Saint Vincent de Lérins a écrit :
« Mais, dira-t-on, pourquoi donc Dieu permet-il que des personnages éminents, occupant un rang dans l’Eglise, annoncent aux catholiques des doctrines nouvelles ?
La question est normale, et mérite d’être examinée avec plus de soin et de développement :
nous allons essayer de le faire non d’après nos idées personnelles, mais d’après l’autorité de la loi divine et l’enseignement du magistère de l’Eglise.
Ecoutons donc le vénérable Moïse ; qu’il nous apprenne lui-même pourquoi
des gens savants, et qui, en raison de leur science, sont même appelés prophètes par l’Apôtre, ont parfois licence d’introduire de nouveaux dogmes que l’Ancien Testament,
en son langage allégorique, est accoutumé d'appeler "des dieux étrangers" -
parce qu’en effet les hérétiques ont pour leurs propres opinions la même vénération que les païens pour leurs dieux.
Le bienheureux Moïse écrit donc dans le Deutéronome (Dt.13,1-3) :
« S’il s’élève au milieu de vous un prophète ou quelqu’unqui prétende avoir eu une vision ..»
- c’est-à-dire un docteur établi dans l’Eglise, dont les enseignements paraissent à ses disciples ou ses auditeurs sortir de quelque révélation ;
- et ensuite ? « .. et qu’il prédise un signe et un prodige, et que ce qu’il annonce arrive..» :
c’est évidemment un maître illustre qu’il désigne ainsi, un maître d’une science telle qu’il semble à ses propres fidèles capable non seulement de connaître les choses humaines, mais encore de prévoir celles qui dépassent l’homme.
Tels furent, d’après la façon dont leurs disciples les vantent, Valentin, Donat, Photin, Apollinaire et autres du même genre.
Moïse poursuit : « S’il te dit alors : Allons suivre d’autres dieux que tu ignores et servons-les..»
- Qui sont ces "autres dieux", sinon les opinions erronées et hérétiques ?

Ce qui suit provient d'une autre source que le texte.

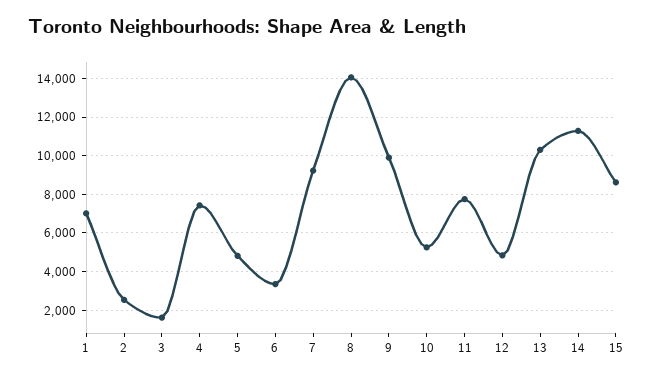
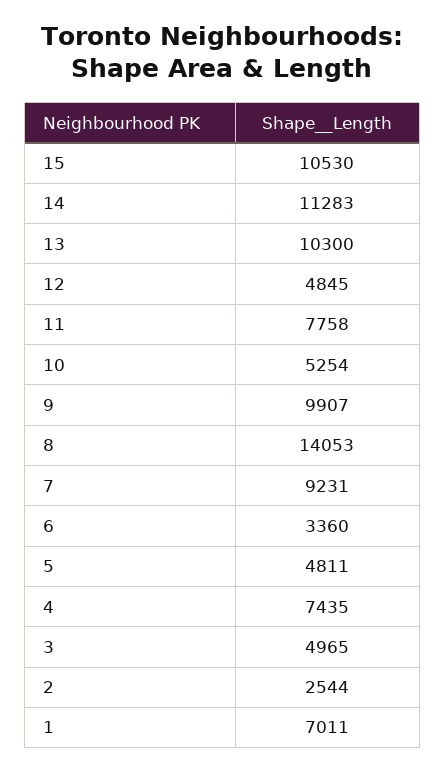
3: 1500 -> 4965
15: 8500 -> 10530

"Que tu ignores" .. c'est-à-dire des opinions nouvelles et jamais entendues.
"Servons-les", c’est-à-dire croyons-y, suivons-les.
Et comment conclut Moïse ?
« .. Vous n’écouterez point les paroles de ce prophète ni de ce visionnaire ».

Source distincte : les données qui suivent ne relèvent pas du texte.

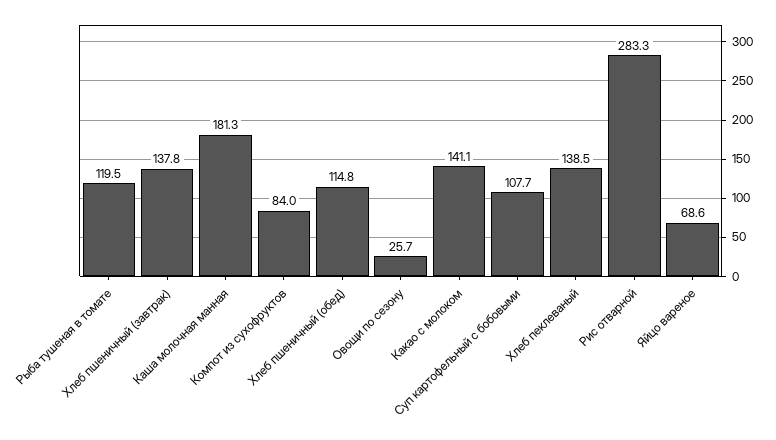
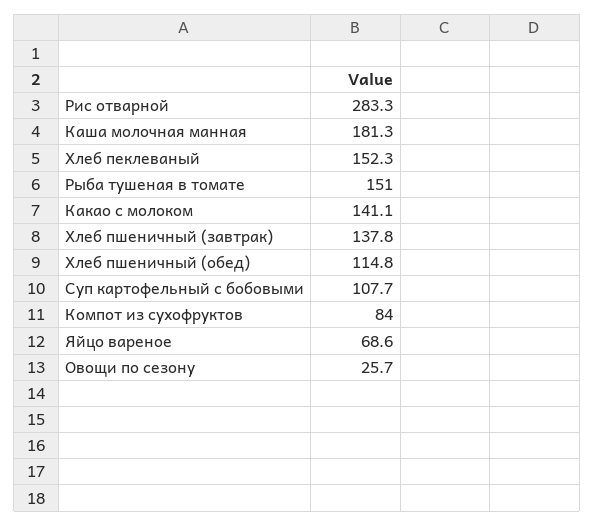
Рыба тушеная в томате: 119.5 -> 151
Хлеб пеклеваный: 138.5 -> 152.3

Et pourquoi, je vous prie, Dieu n’empêche-t-il pas d’enseigner ce qu’il défend d’écouter ?
« Parce que, répond Moïse, le Seigneur votre Dieu vous tente, pour qu’il apparaisse si vous l’aimez ou non, de tout votre coeur et de toute votre âme.».

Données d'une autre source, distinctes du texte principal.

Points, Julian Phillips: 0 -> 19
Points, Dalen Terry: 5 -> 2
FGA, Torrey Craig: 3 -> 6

On voit donc plus clair que le jour pourquoi de temps à nuire, la Divine Providence souffre que certains docteurs des églises prêchent de nouveaux dogmes :
« C’est, dit-il enfin, que le Seigneur votre Dieu vous tente » (Deut-13,3).
Et à coup sûr, c'est une grande tentation de voir un homme que l’on regarde comme un prophète, comme un disciple des prophètes, comme un docteur, comme un champion de la vérité, qu’on environne de respect et d’amour, se mettre tout d’un coup à introduire sourdement de dangereuses erreurs.
On ne le découvre pas tout de suite, parce que l’on conserve envers lui le préjugé favorable, à cause de son enseignement antérieur.
On hésite à condamner un ancien maître auquel un reste lié par une réelle affection.»